Xochiquetzal.

Headword: 
Xochiquetzal.
Principal English Translation: 

a goddess with associations of flowers, sexual love, and beauty; also called ichpochtli (maiden)

Attestations from sources in English: 

Xochiquetzalpapalotl, tlaçotlanquj in tlaçoiujtica: ioan coztic teucujtlaio, iquetzalquaquauh = The finely wrought butterfly of [the goddess] Xochiquetzal [was made of] precious feathers; and its horns were of gold and quetzal feathers. (central Mexico, sixteenth century)
Fr. Bernardino de Sahagún, Florentine Codex: General History of the Things of New Spain; Book 8 -- Kings and Lords, no. 14, Part IX, eds. and transl. Arthur J. O. Anderson and Charles E. Dibble (Santa Fe and Salt Lake City: School of American Research and the University of Utah, 1951), 34.
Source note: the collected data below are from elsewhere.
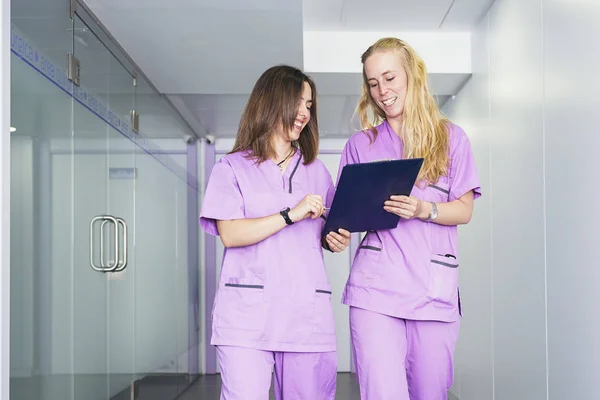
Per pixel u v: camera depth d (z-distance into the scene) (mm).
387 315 2123
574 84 2660
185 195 5266
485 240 4113
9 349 2146
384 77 2133
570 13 2701
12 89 2232
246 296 2035
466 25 4312
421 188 2150
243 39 3701
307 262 2082
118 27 3400
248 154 2131
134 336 3721
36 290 2377
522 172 3346
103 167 3197
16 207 2229
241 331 2018
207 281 5980
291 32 3609
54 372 2541
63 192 2662
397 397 2090
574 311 2682
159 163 4391
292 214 2002
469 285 4570
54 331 2549
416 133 2131
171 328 4750
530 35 3211
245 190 2086
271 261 2047
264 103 2100
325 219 2213
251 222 2021
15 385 2207
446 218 2100
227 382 2018
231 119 5246
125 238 3355
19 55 2303
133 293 3721
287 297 2039
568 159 2732
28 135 2344
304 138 2184
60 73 2680
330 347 2105
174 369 4840
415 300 2104
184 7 3256
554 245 2900
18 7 2305
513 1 3486
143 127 3996
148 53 3791
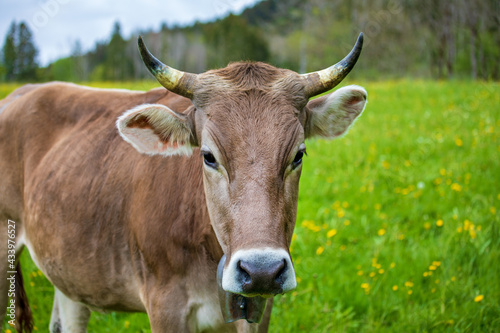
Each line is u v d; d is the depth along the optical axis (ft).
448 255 16.28
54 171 12.24
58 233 11.82
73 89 13.71
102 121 12.50
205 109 9.14
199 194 10.01
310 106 10.11
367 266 16.40
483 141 28.45
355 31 89.51
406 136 30.76
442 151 27.78
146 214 10.48
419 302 14.80
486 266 15.58
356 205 21.13
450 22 83.76
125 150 11.66
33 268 16.85
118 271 11.22
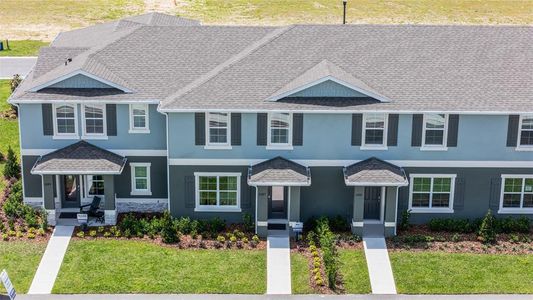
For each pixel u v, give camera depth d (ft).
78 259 108.06
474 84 117.70
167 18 151.33
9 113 161.99
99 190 123.34
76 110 118.42
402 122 114.73
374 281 103.86
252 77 118.42
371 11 273.95
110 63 123.44
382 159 116.88
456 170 117.29
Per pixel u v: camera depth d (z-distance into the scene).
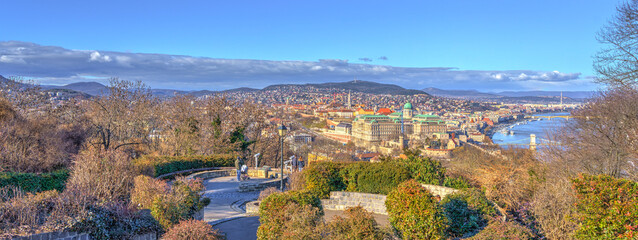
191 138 48.09
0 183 17.12
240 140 50.25
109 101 50.50
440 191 21.20
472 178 26.67
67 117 49.75
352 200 21.09
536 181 23.48
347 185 22.44
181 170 35.91
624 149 22.94
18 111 39.22
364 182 21.69
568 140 27.73
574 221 15.23
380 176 21.44
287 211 14.32
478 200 17.88
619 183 14.06
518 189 22.23
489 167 27.02
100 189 17.08
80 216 13.43
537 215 16.80
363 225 13.15
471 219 16.81
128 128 50.41
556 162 26.52
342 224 13.23
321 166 22.67
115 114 50.03
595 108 26.00
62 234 12.59
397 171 21.48
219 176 36.97
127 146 41.50
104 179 18.23
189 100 54.31
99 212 14.18
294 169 38.94
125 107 51.22
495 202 21.03
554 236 15.49
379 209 20.31
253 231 16.80
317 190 22.00
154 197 16.97
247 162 51.69
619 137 23.09
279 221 14.21
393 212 15.20
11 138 28.41
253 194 28.83
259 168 39.72
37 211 13.51
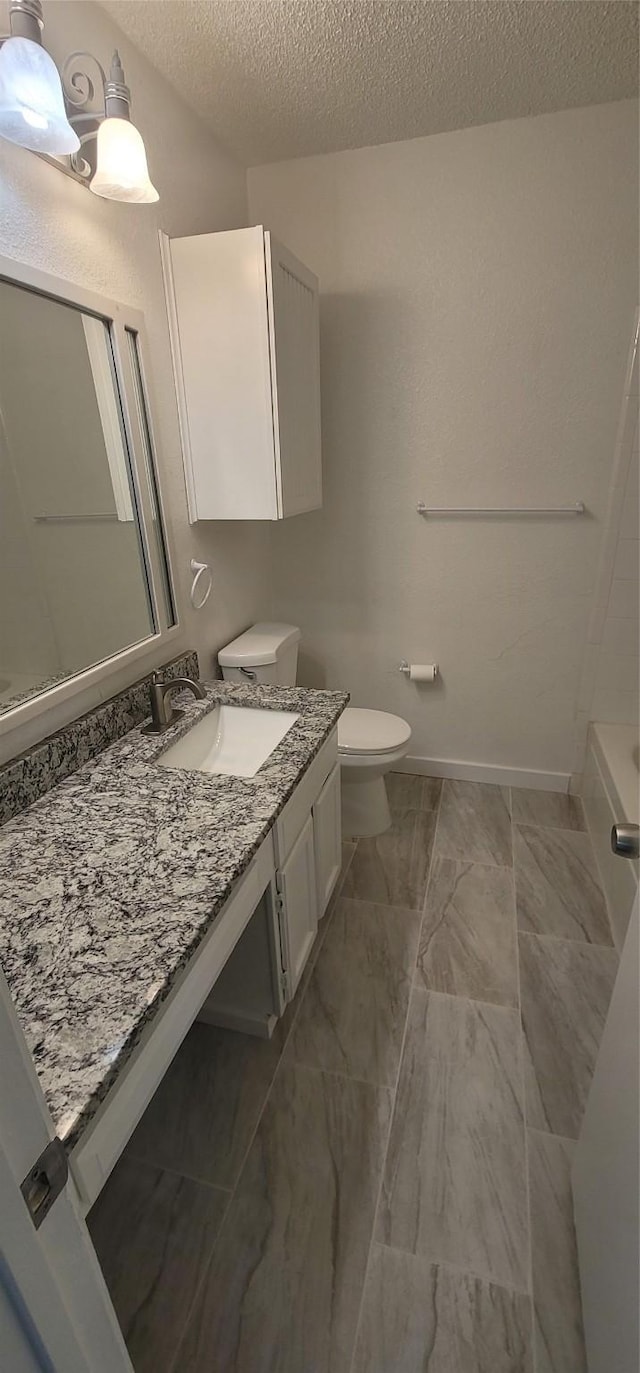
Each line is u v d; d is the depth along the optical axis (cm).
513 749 258
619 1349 75
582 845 221
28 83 88
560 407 207
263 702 163
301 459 188
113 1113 69
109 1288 104
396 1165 121
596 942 176
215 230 187
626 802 182
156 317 154
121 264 138
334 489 240
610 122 174
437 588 242
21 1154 39
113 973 74
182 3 128
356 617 257
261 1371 94
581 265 190
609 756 212
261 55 146
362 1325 99
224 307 156
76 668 133
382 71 155
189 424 169
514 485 220
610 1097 92
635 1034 83
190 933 81
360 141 190
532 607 234
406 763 275
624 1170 81
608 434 206
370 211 201
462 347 208
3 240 104
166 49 141
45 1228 41
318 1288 104
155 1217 114
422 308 207
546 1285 103
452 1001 158
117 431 141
Xochiquetzal was the name of one of the four women prepared for a year to marry and lie with the ritual representative of the deity Tezcatlipoca (or Titlacauan, or Titlacahuan) in the month of Toxcatl.
Fr. Bernardino de Sahagún, Florentine Codex: General History of the Things of New Spain; Book 2 -- The Ceremonies, No. 14, Part III, eds. and transl. Arthur J. O. Anderson and Charles E. Dibble (Santa Fe and Salt Lake City: School of American Research and the University of Utah, 1951), 67.

The cuetlaxochitl (Euphoria pulcherrima) was a plant associated with the deity Xochiquetzal.
Bernardo Ortiz de Montellano, "Las hierbas de Tláloc," Estudios de cultura náhuatl 14 (1980), 287–314, see p. 290.